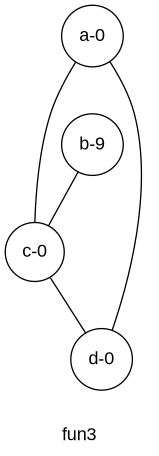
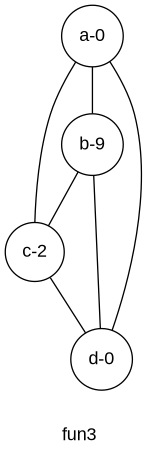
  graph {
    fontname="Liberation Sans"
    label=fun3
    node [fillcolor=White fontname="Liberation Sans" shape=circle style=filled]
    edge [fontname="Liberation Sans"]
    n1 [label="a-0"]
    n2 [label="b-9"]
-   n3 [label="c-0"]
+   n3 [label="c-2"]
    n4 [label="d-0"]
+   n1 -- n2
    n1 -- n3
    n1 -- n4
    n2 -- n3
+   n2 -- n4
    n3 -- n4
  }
···
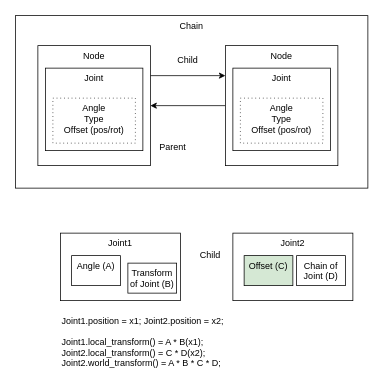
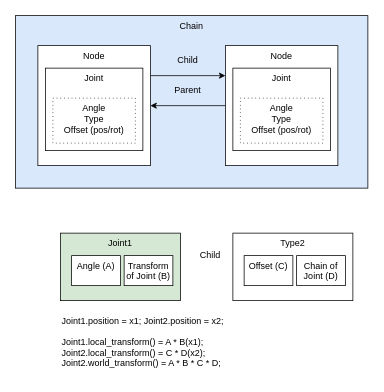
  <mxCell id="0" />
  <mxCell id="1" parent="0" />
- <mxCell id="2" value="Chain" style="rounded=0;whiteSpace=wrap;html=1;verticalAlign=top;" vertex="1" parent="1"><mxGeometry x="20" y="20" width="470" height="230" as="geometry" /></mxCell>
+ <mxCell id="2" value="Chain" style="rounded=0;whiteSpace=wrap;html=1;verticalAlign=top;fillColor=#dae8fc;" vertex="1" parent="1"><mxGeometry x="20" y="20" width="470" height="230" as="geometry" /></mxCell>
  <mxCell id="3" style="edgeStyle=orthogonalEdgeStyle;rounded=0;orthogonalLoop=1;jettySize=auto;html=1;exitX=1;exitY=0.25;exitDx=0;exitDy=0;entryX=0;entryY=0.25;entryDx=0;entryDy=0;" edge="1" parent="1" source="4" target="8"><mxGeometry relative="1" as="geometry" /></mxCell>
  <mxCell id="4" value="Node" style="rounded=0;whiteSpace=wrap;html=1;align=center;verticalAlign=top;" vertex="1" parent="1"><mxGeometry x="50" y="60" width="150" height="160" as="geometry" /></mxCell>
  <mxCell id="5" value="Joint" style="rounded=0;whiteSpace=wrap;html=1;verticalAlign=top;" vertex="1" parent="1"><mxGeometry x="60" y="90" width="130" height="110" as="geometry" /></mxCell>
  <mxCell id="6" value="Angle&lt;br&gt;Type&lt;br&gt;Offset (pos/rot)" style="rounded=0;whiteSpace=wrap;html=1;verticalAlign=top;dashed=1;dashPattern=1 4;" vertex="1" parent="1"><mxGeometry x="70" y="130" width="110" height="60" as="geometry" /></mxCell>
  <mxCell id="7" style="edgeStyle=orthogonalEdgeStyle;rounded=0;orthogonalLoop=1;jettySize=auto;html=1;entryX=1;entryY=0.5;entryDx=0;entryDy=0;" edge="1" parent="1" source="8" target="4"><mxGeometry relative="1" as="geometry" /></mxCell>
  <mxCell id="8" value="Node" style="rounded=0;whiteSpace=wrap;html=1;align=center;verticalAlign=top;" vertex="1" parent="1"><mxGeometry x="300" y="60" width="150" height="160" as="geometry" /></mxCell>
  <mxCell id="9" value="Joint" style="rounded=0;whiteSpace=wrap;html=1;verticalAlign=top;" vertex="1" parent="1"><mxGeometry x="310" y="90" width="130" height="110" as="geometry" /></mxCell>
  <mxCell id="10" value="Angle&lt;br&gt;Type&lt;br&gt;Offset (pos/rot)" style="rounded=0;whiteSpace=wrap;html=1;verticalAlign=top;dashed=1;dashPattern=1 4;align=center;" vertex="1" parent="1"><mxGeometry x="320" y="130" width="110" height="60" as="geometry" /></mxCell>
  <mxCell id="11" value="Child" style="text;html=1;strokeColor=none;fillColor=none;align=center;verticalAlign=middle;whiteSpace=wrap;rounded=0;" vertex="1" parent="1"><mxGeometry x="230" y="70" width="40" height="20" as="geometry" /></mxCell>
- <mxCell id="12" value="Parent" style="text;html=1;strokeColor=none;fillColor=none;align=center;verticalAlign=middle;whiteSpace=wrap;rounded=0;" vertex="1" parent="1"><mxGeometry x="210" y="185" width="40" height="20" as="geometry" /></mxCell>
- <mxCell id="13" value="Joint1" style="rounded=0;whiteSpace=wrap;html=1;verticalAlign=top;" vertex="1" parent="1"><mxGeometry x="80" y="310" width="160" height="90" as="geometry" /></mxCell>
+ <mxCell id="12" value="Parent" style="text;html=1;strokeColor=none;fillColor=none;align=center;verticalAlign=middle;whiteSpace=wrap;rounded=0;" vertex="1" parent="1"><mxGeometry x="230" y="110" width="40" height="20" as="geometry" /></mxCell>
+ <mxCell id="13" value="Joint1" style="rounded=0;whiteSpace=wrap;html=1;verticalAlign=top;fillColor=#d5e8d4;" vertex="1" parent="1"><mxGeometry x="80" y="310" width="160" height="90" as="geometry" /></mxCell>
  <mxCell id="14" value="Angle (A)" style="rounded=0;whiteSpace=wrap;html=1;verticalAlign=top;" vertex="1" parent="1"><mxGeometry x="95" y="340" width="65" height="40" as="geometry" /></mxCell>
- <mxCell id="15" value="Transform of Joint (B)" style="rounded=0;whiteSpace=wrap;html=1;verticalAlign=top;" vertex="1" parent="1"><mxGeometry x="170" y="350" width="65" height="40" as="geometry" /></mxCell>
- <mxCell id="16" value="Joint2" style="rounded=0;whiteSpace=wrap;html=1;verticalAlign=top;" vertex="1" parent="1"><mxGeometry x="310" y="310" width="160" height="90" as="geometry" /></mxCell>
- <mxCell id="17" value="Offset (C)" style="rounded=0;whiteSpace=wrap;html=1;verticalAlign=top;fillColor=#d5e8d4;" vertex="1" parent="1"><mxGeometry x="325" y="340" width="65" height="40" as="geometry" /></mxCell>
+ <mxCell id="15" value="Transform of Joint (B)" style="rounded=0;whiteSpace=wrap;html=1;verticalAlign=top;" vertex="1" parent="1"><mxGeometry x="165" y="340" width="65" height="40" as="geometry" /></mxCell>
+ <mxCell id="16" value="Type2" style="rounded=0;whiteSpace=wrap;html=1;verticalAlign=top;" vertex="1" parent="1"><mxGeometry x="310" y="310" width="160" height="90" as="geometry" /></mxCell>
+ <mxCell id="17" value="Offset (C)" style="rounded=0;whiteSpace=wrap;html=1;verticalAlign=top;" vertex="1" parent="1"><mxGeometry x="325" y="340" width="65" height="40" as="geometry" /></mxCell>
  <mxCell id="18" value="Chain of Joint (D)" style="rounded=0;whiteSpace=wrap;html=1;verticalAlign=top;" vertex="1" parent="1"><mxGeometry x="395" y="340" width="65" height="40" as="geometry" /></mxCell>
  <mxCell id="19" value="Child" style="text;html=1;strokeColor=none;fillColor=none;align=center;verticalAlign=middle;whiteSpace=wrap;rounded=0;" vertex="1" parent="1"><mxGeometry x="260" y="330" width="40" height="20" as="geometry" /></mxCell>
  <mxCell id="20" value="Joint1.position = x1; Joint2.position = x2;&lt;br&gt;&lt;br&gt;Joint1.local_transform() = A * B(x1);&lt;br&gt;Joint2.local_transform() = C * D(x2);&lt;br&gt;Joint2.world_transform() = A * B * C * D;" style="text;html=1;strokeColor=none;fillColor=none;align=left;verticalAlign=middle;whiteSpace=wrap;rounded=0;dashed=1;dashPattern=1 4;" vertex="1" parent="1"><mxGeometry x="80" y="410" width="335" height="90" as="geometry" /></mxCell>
···
EXERCISE AIM: List every line of the material above that contains the string "Sans".

RESULT FOR THIS EXERCISE:
    fontname="Liberation Sans"
    node [fillcolor=White fontname="Liberation Sans" shape=circle style=filled]
    edge [fontname="Liberation Sans"]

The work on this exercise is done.